O doce cheiro de gás lacrimogêneo



Do rio que tudo arrasta, diz-se que é violento.
Mas ninguém chama violentas às margens que o comprimem.
- Bertolt Brecht

Talvez simplesmente não estejamos prontos para assimiliar o que está ocorrendo no Brasil nos últimos dias. Quem sabe pelo fato de estarmos alienados, acomodados, ou como diziam alguns manifestantes "deitados eternamente em berço esplêndido", ou como disse a minha mãe "acostumados a abaixar cabeça". Talvez não tenhamos compreendido a força que a comunicação tem nos dias de hoje. Nunca foi tão fácil mobilizar o mundo inteiro sem sequer abrir a boca; sem se quer precisar de caneta ou papel. Talvez não compreendamos por inteiro toda a opressão que sofremos diariamente. Ou pior, talvez estejamos acostumados com a opressão, como o gado que pasta tranquilo esperando o abate. Talvez nossa necessidade de procurar mocinhos e vilões nos atrapalhe nesta busca por compreender quaís, de fato, são as origens da opressão. Seria Dilma Rousseff o maior agente opressor da sociedade? Fosse Serra o presidente tudo estaria bem? Não podemos ser ingênuos. O problema é muito maior do que qualquer fantoche escolhido, quase que aleatóriamente, a cada dois anos, pela ilusão de democracia nos oferecida pelo ato rídiculo do voto. Talvez um dos grandes problemas esteja agora sendo imperceptivelmente resolvido: O fim da omissão do tão famigerado povo.

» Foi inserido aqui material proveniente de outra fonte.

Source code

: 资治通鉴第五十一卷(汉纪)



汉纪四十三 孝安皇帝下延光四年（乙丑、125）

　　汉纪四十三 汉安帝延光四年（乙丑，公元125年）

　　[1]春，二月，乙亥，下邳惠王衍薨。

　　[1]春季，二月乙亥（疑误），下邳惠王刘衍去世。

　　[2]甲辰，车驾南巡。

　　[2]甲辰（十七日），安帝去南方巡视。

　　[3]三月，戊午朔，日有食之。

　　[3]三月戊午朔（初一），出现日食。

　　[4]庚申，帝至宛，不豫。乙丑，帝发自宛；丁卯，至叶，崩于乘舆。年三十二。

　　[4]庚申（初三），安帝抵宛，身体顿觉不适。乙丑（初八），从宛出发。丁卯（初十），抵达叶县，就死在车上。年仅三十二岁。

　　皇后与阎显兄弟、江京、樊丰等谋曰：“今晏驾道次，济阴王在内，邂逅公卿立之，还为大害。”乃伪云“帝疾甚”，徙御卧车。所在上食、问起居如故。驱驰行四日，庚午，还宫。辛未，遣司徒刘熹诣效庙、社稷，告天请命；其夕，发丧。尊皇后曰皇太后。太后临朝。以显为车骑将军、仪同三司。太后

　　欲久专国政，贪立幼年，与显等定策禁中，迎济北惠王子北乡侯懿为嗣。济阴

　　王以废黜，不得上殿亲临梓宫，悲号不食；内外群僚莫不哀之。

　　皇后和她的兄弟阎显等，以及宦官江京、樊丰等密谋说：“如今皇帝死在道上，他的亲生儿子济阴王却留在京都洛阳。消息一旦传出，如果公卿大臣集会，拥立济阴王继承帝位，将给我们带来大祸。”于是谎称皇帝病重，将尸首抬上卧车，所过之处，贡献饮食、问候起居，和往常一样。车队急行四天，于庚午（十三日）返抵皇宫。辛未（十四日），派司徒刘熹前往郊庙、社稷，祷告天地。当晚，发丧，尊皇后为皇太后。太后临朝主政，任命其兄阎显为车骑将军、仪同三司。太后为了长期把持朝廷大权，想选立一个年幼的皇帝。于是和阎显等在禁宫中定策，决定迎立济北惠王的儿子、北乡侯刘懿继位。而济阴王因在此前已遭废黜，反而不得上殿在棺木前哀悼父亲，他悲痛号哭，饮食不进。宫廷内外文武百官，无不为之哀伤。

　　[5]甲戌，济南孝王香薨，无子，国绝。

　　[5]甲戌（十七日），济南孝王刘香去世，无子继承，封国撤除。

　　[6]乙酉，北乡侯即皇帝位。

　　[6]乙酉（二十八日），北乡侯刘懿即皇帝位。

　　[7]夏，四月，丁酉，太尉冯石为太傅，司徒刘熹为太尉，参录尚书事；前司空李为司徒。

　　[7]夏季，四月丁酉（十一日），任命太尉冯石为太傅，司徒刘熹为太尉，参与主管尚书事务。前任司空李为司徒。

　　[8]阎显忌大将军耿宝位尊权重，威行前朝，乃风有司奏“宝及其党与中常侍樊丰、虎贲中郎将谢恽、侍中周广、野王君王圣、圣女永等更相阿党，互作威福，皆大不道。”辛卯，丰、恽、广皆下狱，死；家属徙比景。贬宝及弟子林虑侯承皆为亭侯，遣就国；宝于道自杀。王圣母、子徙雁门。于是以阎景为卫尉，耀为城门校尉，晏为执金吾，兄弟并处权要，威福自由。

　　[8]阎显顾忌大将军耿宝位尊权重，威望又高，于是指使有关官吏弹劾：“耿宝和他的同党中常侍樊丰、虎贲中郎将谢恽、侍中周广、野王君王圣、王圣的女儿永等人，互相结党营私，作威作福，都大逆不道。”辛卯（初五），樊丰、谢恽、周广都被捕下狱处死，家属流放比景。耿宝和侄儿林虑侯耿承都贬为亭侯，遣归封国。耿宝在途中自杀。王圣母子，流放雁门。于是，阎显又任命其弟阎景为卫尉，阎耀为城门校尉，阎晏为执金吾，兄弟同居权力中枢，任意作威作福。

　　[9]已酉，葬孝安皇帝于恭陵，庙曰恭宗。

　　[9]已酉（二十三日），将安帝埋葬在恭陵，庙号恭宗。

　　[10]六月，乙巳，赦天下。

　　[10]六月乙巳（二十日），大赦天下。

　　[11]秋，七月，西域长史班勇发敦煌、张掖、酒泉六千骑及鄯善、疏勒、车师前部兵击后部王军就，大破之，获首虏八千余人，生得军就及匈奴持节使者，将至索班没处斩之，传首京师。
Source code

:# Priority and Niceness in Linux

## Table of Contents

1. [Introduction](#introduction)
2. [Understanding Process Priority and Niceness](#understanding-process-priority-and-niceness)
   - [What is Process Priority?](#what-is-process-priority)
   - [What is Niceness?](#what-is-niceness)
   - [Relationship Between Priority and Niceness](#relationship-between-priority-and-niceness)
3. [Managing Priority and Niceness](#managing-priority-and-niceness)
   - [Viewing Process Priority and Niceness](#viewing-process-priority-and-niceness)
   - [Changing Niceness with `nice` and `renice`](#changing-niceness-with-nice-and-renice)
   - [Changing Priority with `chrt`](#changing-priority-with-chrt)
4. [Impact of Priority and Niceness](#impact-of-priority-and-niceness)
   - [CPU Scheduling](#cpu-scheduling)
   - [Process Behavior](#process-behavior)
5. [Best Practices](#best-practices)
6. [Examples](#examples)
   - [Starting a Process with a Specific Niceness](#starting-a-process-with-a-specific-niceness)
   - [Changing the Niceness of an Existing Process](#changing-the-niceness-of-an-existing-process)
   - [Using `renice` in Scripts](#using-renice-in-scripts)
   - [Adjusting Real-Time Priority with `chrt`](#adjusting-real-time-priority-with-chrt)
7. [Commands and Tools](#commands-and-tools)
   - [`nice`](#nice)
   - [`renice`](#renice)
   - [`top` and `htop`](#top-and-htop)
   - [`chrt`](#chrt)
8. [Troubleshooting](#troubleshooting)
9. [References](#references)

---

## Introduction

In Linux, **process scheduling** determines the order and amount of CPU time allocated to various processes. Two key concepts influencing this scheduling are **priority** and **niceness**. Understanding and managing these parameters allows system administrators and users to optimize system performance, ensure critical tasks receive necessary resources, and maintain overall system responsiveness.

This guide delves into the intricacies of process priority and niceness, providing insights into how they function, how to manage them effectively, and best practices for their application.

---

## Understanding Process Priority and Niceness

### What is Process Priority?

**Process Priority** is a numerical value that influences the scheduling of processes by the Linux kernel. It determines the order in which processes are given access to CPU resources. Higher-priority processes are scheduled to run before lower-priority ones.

Trecho adaptado do filme V de Vingança:
"Boa noite, brasileiros. Permitam que eu peça desculpas pela interrupção. Eu, como muitos de vocês, aprecio o conforto da rotina diária, a segurança familiar, a tranquilidade da repetição. Eu gosto delas como qualquer outro. Mas no espírito da comemoração, onde importantes eventos esportivos estão ocorrendo, ou prestes à ocorrer, eu pensei em marcar esta data, tomando um pouco do tempo de suas vidas diárias para sentar e conversar. Existem, é claro, aqueles que não querem que falemos. Desconfio que ordens estejam sendo dadas e homens com armas já se ponham a caminho. Por que? Porque enquanto a violência for usada no lugar do diálogo, palavras sempre terão seu poder. Palavras oferecem um meio pro significado e praqueles que escutam a enunciação da verdade. E a verdade é que existe uma situação totalmente errada neste país. Não existe? Crueldade e injustiça. Intolerância e opressão. Onde um dia houve o direito de discordar, de pensar e falar como se desejasse, agora temos sensores e sistemas de vigilância forçando-nos a nos conformar solicitando nossa submissão. De quem é a culpa? Com certeza existem aqueles que são mais responsáveis do que os outros e eles vão ter que prestar contas. Mas verdade seja dita, se procuram por culpados só precisam se olhar no espelho. Eu sei por que fizeram isso, eu sei que têm medo, quem não teria? Guerra, terror, doenças, havia uma miríade de problemas que conspiraram para corromper a razão de vocês e tirar de vocês o bom senso. O medo guiou suas ações e em seu pânico vocês confiaram no Palácio do Planalto. Eles lhes prometeram ordem; eles lhes promeram paz; e tudo o que eles exigiram em troca foi consentimento silencioso e obediente. Nestes últimos dias eu tentei romper este silêncio. Nestes últimos dias eu fui às ruas e protestei, para fazer este país lembrar de tudo o que ele se esqueceu. Há muitos anos estamos calados, e agora precisamos resgatar em nossas memórias a idéia de que igualdade, justiça e liberdade são mais do que palavras, são perspectivas. Se vocês não veem nada; se os crimes deste governo ainda lhe são desconhecidos; eu sugiro que deixem esta oportunidade única passar em branco. Mas se vocês veem o que eu vejo; se sentem o que eu sinto e se buscam o que eu busco, então peço que fiquem junto a mim, hoje, no lado de fora de suas casas, peço que dêem um passo além da sua zona de conforto, e juntos, daremos à eles um dia que nunca - nunca - esquecerão!"